El restaurante se encuentra sobre la calle principal, en una generosa porción de tierra en la que abundan álamos y animales autóctonos. Con una disposición agradable, el edificio tiene unos grandes ventanales en los que de día se puede divisar el paisaje pero que por las noches se transforman en espejos oscuros que reflejan todo lo que acontece en el interior.
En el centro esta ubicado el imprescindible hogar que en los otoños e inviernos crudos de montaña, ayuda a calentar el ambiente, generándo una atmósfera propicia para el diálogo intimista.
Como llegamos cuando el verano estaba finalizando, tuvimos que soportar un irrespetuoso grupo de surfistas que se gritaban unos a otros, como si fuesen verdadero sordos.
Mientras el bullicio invadía la estancia nos concentramos en la tarea de ordenar la cena. Elegimos obviamente las truchas criadas en el lago del lugar, maravillosamente preparadas y servidas por una joven silenciosa que muy probablemente sea hija de la dueña.
En el otro extremo del salón había un grupo de mujeres que junto a un hombre charlaban amable e interesadamente, ignorando a los chillones de la mesa de al lado.
La conversación discurría sobre las posibilidades turísticas del lugar y del negocio en particular, que según entendí, en esa época del año es sostenido por los empleados jerárquicos de las minas que diariamente bajan desde las alturas para cenar.
Cuando los surfistas se marcharon, una de las mujeres, de piel muy blanca y larga cabellera negra, se sentó al piano y sin prestarle atención a nadie comenzó a realizar ejercicios de calentamiento para su dedos.
El aspecto concentrado de su rostro contradecía lo que tocaba, aunque prefiguraba algo inesperado.
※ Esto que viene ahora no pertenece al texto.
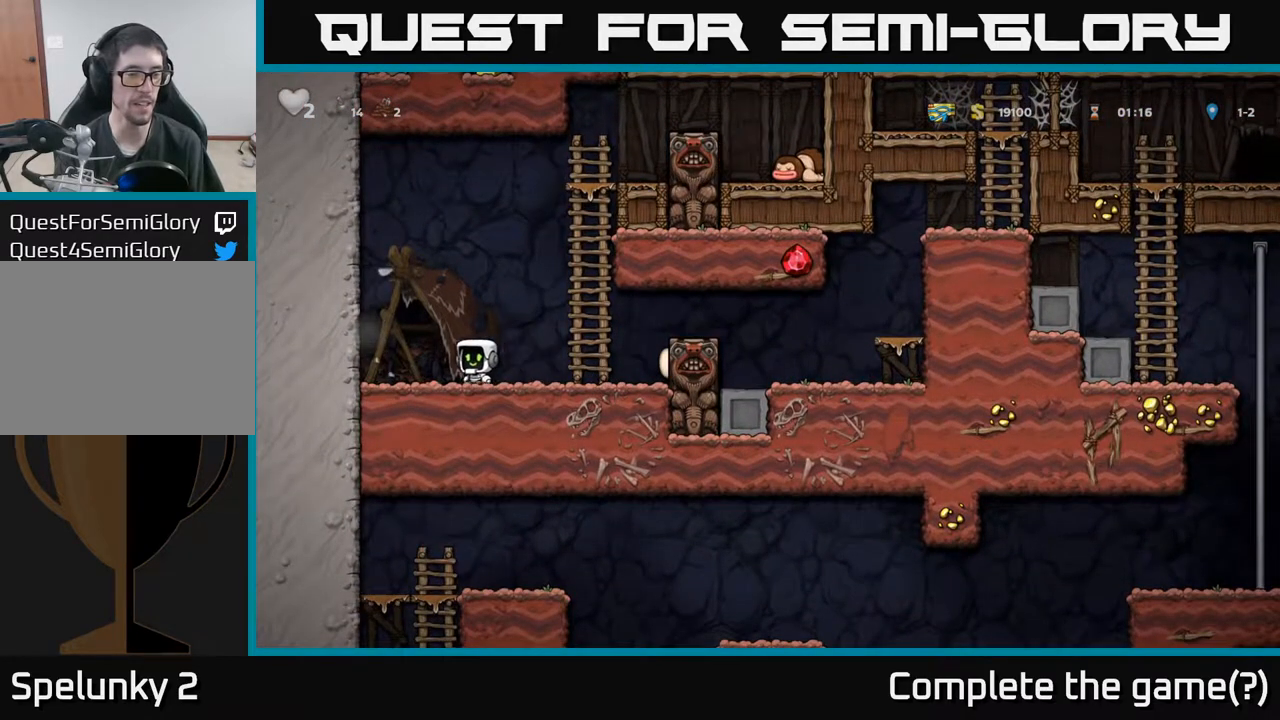
{"buttons": ["DPAD_RIGHT"], "left_stick": "center", "events": [[17, "DPAD_RIGHT", "down"], [333, "A", "down"], [467, "A", "up"]]}
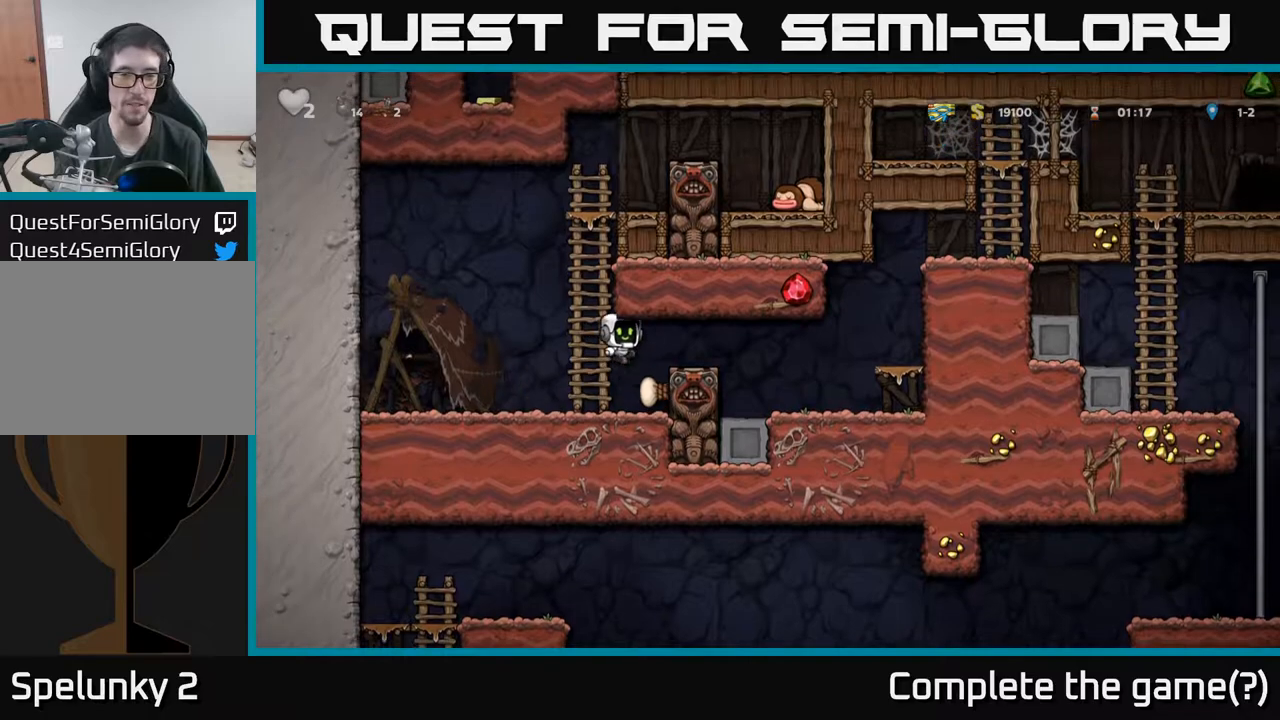
{"buttons": [], "left_stick": "center", "events": [[350, "DPAD_RIGHT", "up"]]}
Yo la seguía a través de los reflejos en los grandes ventanales, donde también podía distinguir con claridad a la dueña de la posada, el invitado, un hombre mayor, vestido pulcramente y con modales educados, que al parecer tenía un profundo conocimiento de las actividades económicas de la región y a la jovencita que luego de retirar los cubiertos de la mesa que ocuparon los surfistas, se sentó junto a su madre y disfrutaba de un un postre que me pareció que era un budín de pan sazonado con arrope de uvas.
No me di cuenta del cambio de actitud de la pianista hasta que arremetió con una delicadeza conmovedora las primeras notas de un concierto de Ravel que escuchaba con mi madre cuando era niño.
Estaba ahora sentada con la postura relajada de una gran intérprete y se movía levemente con cada nota, elevando la cabeza cada vez que tocaba una nota grave, ajena por completo a quienes la rodeábamos.